Real-Time vs. Batch Processing
Not all product data requires the same freshness guarantee. ORBEXA uses a tiered processing model.
Real-time processing handles price changes, inventory updates, and availability status transitions. These are the data points most likely to cause agent errors if stale. When a product goes out of stock, the knowledge graph must reflect this within minutes, not hours. Webhook-based integrations (Shopify, WooCommerce) enable near-instant propagation.
Batch processing handles less time-sensitive operations: full catalog re-crawls, enrichment passes (GTIN resolution, brand normalization), quality score recalculation, and schema drift detection. These run on scheduled intervals -- typically every few hours for active merchants.
The boundary between real-time and batch is configurable per merchant. A flash-sale retailer might need real-time processing for all data points. A bookstore with stable pricing can operate entirely on batch processing without meaningful accuracy loss.
The Impact
Stores with structured data served through standardized protocol endpoints appear in the surfaces that increasingly drive commerce: ChatGPT's shopping experience, Google's AI Mode in Search, Microsoft Copilot's product recommendations, and Perplexity's buy-enabled search results.

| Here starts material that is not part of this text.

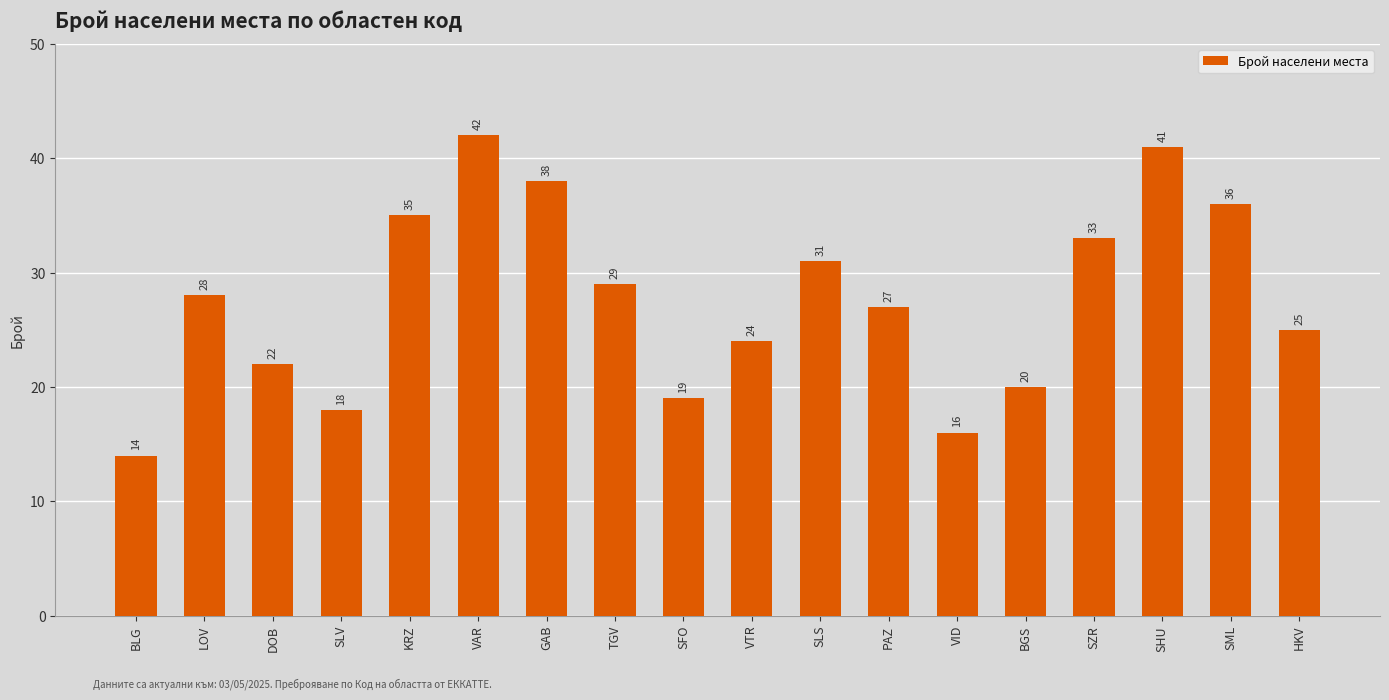

What is the difference between the maximum and minimum values?

28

The transformation from HTML product pages to knowledge graph entries is not a cosmetic change. It is the difference between being visible and being invisible to the next generation of commerce interfaces. As AI agents grow from niche tools to primary shopping interfaces, the stores that invest in structured, protocol-accessible data will capture a disproportionate share of agent-driven transactions.
The knowledge graph is the new storefront. The protocol endpoint is the new front door.